Saved entries:
========
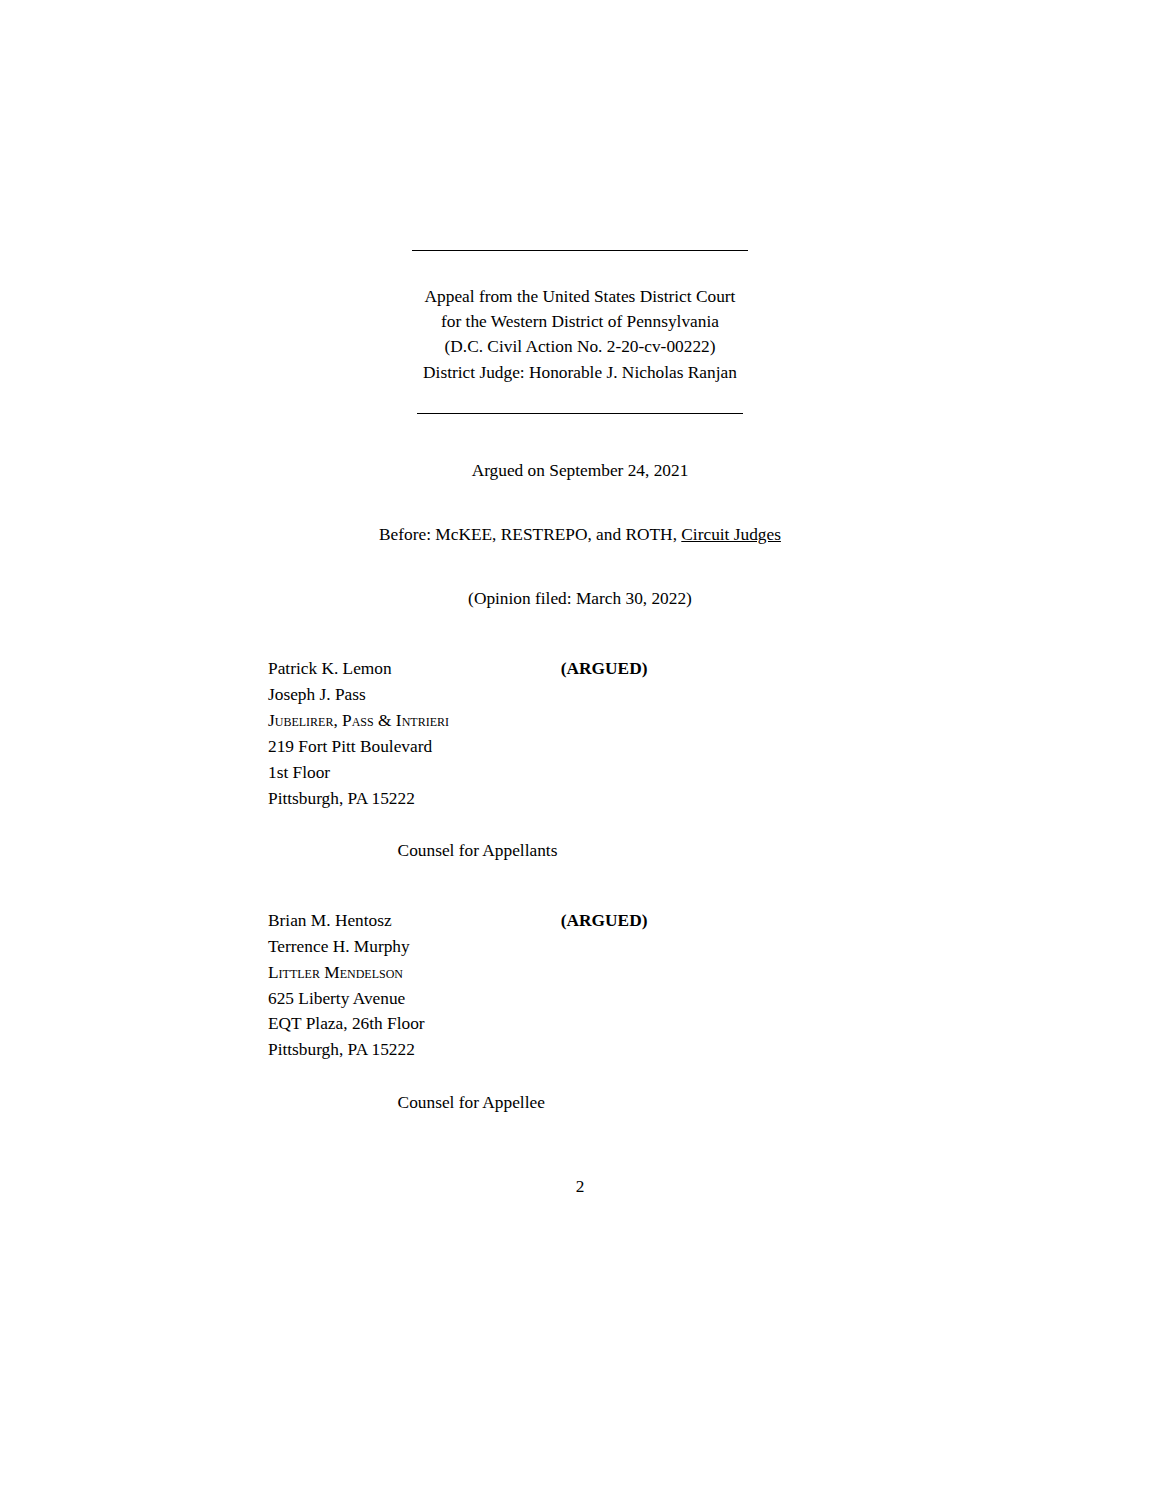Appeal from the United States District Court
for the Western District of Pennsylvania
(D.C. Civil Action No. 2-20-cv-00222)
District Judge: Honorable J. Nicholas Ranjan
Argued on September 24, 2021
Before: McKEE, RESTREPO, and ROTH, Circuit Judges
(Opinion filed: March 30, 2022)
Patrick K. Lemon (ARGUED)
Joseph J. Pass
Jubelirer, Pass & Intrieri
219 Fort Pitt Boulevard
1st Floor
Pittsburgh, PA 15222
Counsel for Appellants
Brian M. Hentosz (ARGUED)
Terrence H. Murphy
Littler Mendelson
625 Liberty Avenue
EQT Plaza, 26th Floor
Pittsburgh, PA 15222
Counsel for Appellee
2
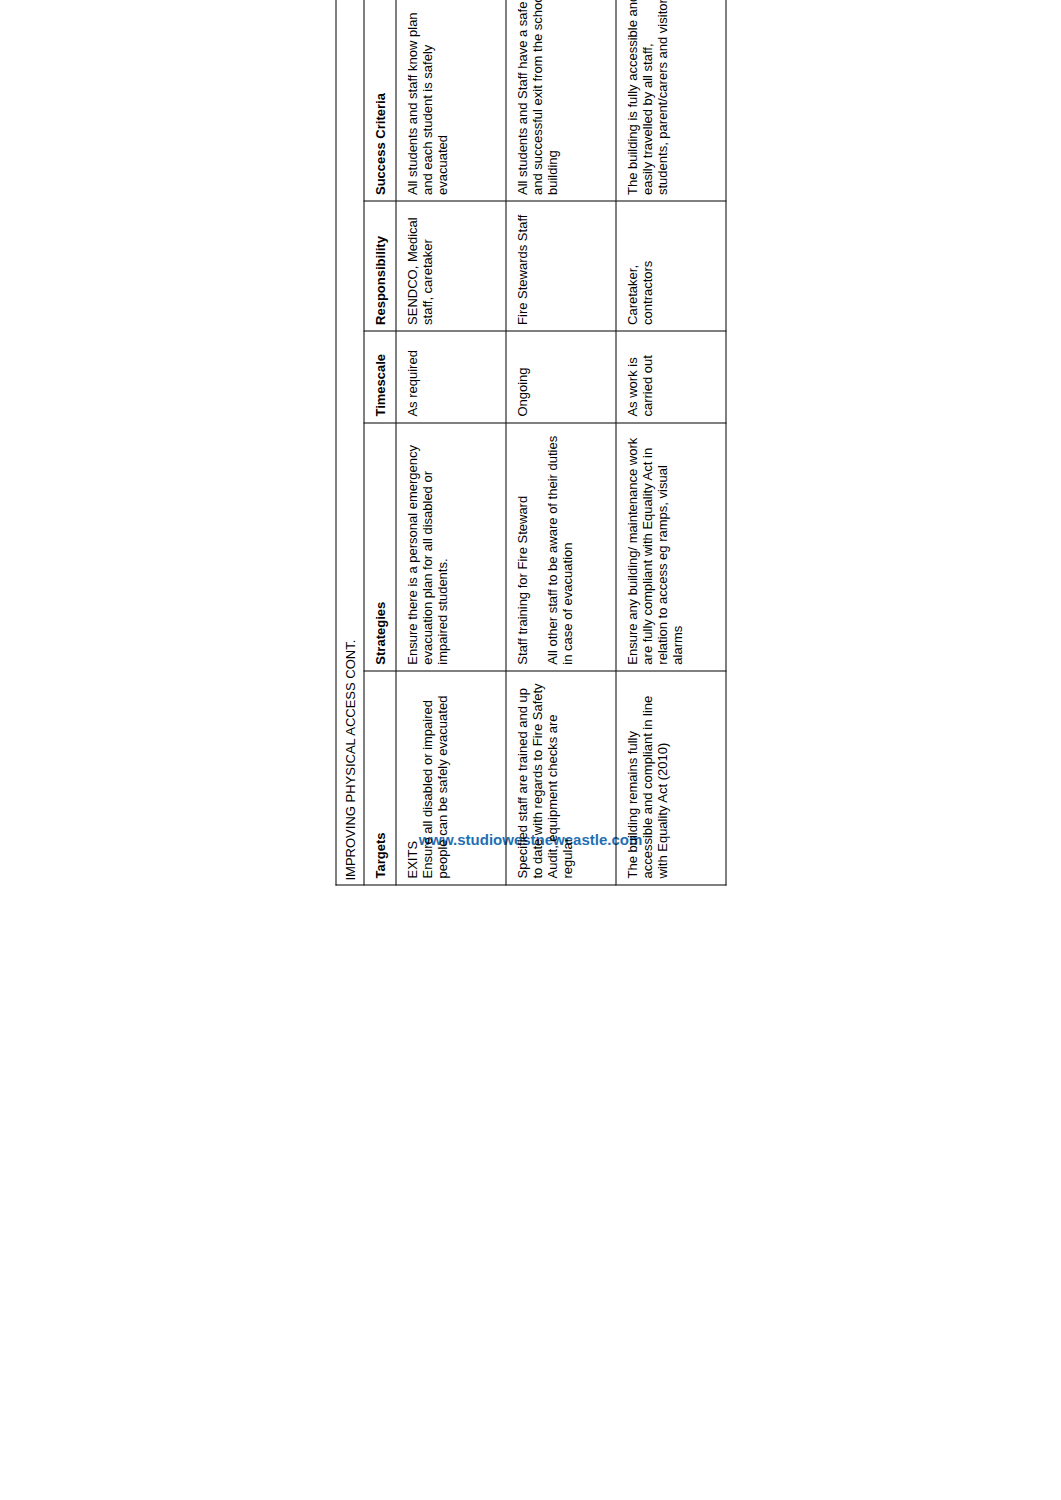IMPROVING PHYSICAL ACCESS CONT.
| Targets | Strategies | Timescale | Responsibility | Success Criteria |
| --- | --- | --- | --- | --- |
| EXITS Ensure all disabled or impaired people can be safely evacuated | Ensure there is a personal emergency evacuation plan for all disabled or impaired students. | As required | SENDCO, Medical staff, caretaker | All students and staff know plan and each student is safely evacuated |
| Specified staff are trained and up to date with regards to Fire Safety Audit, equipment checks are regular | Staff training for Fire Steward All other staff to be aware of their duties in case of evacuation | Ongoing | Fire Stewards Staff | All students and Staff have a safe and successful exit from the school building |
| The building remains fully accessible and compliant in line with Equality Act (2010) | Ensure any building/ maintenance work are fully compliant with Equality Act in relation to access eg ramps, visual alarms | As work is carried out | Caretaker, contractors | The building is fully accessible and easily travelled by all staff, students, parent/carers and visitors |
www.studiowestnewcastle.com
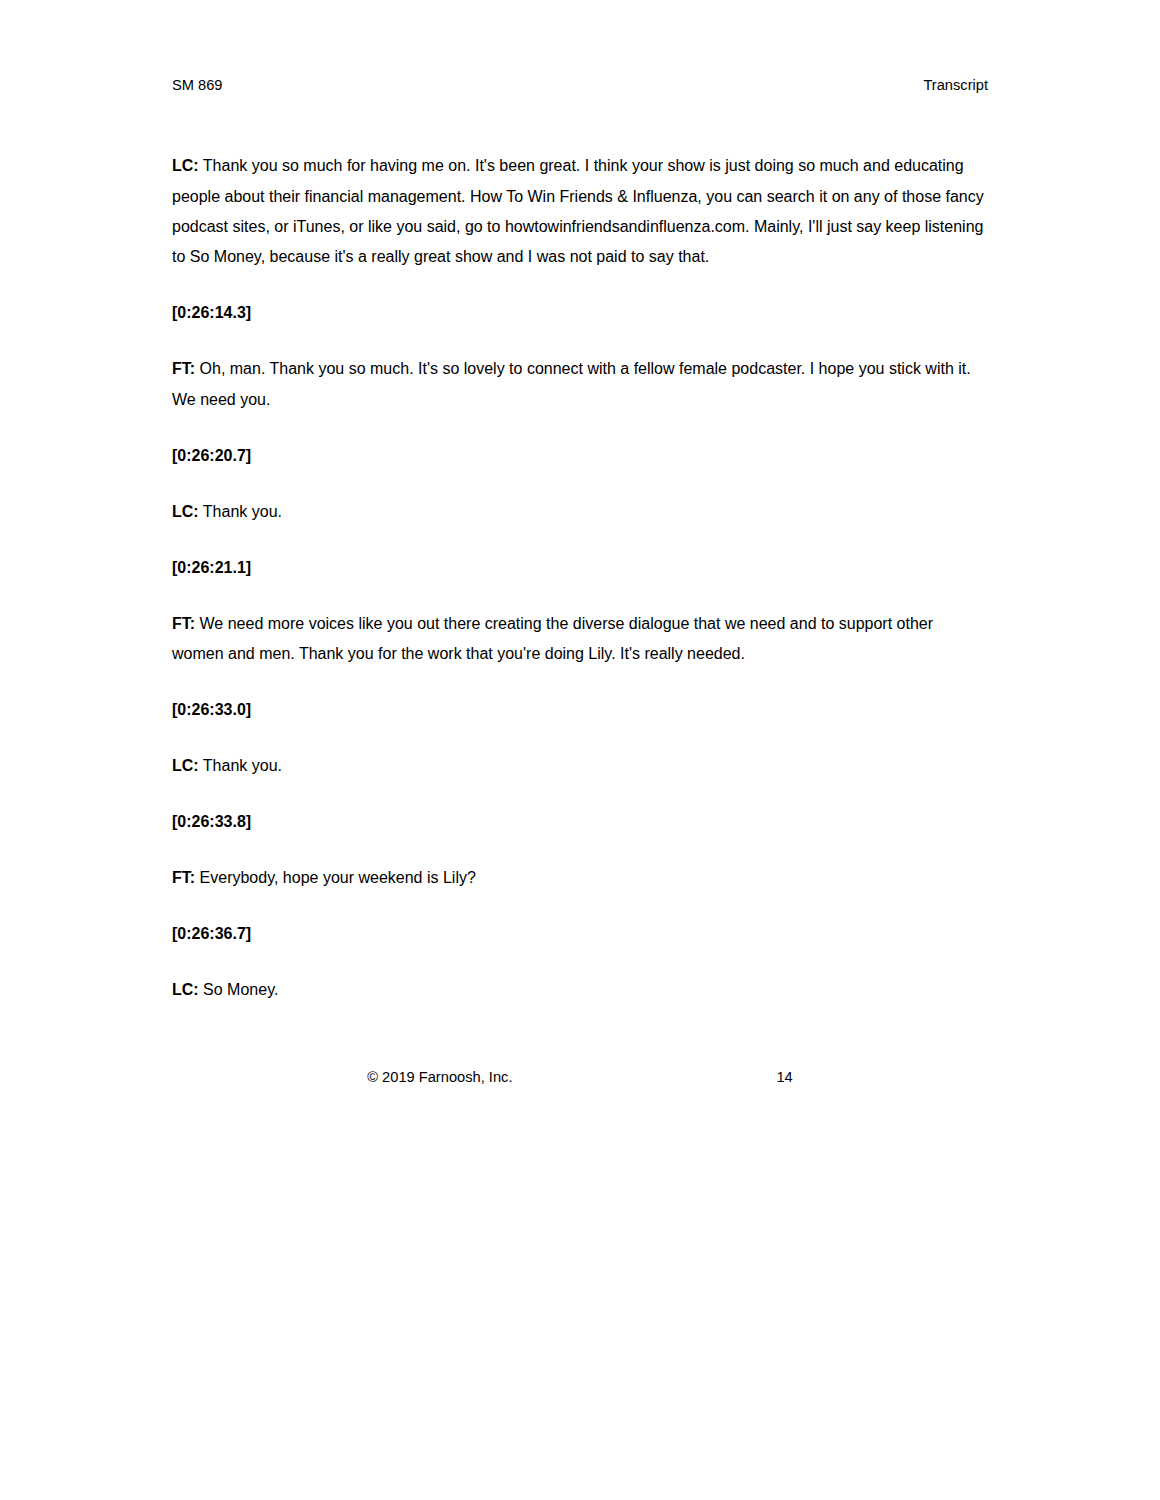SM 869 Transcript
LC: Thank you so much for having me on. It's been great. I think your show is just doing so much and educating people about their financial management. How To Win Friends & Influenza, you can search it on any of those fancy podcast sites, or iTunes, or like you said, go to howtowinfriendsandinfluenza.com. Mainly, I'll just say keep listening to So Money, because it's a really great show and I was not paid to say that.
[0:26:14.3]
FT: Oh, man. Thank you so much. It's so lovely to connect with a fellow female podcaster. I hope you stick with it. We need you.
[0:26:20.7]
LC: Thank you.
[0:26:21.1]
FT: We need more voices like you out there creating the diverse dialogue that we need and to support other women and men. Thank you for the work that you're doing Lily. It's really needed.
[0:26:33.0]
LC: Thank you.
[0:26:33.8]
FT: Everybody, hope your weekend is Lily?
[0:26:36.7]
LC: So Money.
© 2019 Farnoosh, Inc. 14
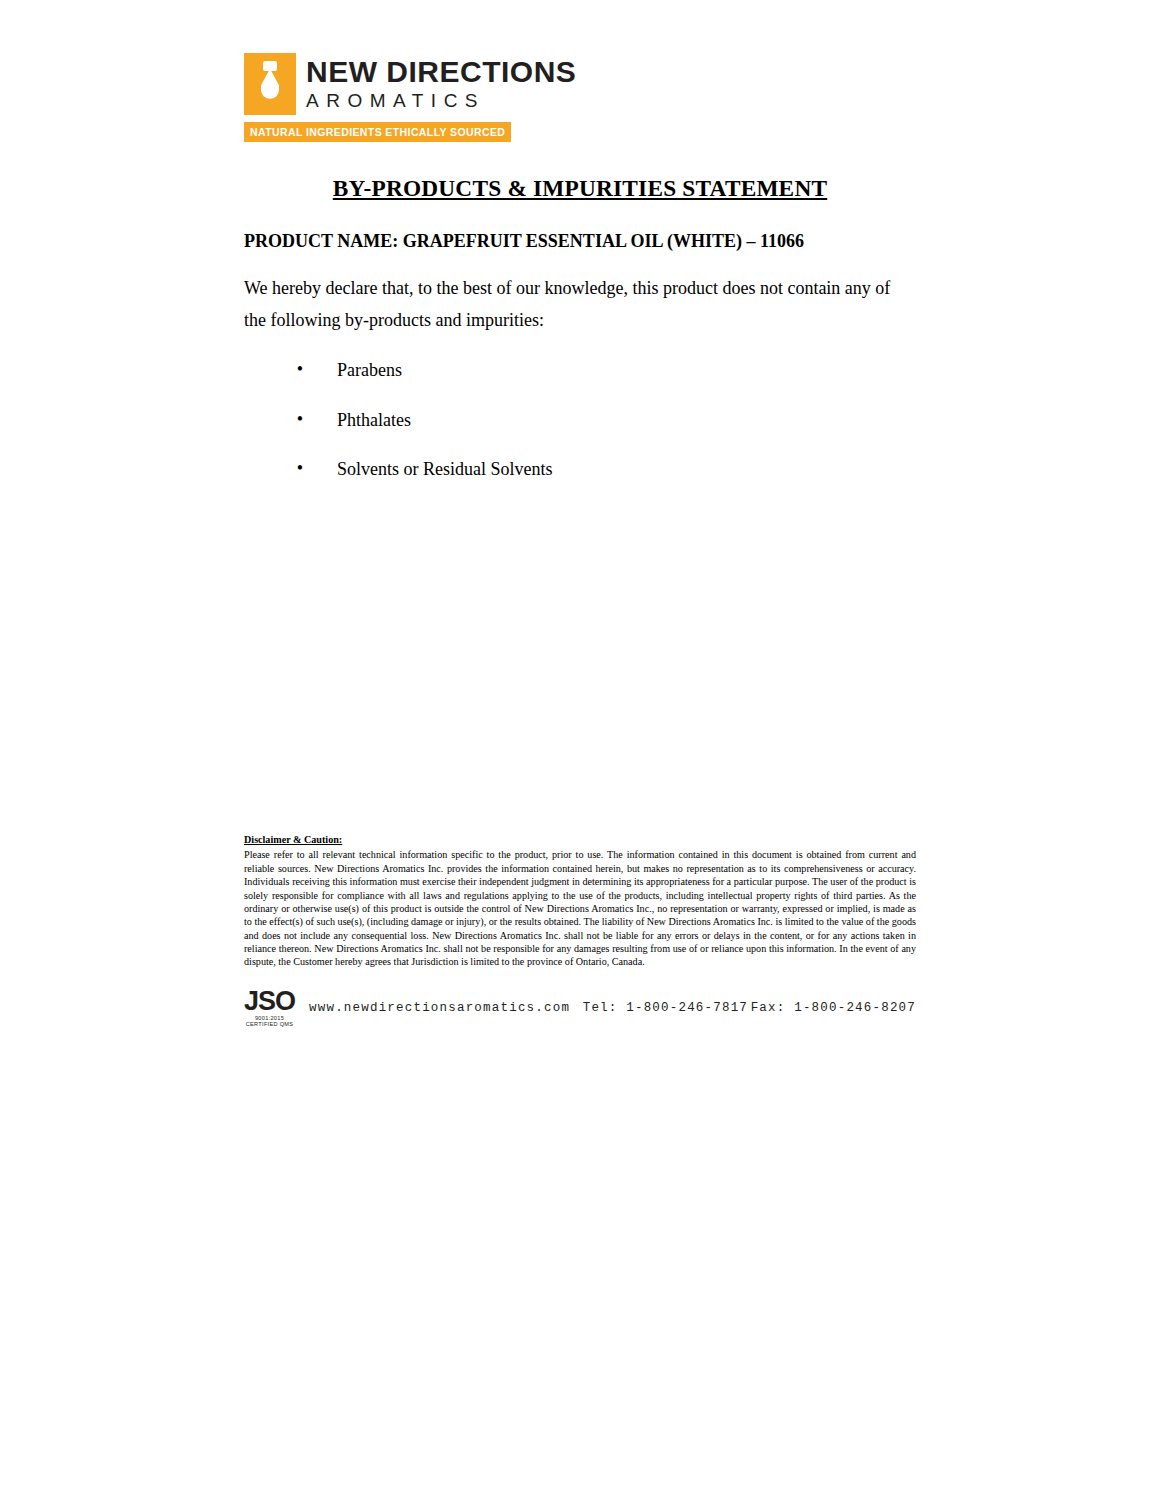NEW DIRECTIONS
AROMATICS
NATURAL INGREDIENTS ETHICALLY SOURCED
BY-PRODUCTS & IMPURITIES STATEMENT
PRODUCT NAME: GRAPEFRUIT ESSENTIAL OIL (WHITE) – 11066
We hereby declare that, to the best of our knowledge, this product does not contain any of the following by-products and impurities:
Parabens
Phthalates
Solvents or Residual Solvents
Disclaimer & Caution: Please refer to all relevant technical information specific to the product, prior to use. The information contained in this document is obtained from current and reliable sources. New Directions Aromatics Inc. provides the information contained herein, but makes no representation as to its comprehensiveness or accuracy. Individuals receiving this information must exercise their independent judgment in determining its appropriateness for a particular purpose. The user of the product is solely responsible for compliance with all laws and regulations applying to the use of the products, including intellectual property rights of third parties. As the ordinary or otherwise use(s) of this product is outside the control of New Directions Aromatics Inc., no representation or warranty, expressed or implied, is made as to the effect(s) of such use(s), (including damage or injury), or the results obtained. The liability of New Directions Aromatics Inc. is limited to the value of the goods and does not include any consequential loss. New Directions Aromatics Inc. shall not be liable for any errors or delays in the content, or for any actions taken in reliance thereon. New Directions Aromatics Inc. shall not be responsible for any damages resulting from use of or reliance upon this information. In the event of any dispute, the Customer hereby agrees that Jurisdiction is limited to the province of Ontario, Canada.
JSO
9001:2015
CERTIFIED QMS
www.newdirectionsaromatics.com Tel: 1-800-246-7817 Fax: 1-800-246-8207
========
● ASSIGNMENT
Each line above starting at the one holding "[0:26:21.1]" and ending at the one holding "NATURAL INGREDIENTS ETHICALLY SOURCED" should be set down exactly as it stands, both ends included, with no pictures.

● SOLVED EXERCISE
[0:26:21.1]
FT: We need more voices like you out there creating the diverse dialogue that we need and to support other women and men. Thank you for the work that you're doing Lily. It's really needed.
[0:26:33.0]
LC: Thank you.
[0:26:33.8]
FT: Everybody, hope your weekend is Lily?
[0:26:36.7]
LC: So Money.
© 2019 Farnoosh, Inc. 14
NEW DIRECTIONS
AROMATICS
NATURAL INGREDIENTS ETHICALLY SOURCED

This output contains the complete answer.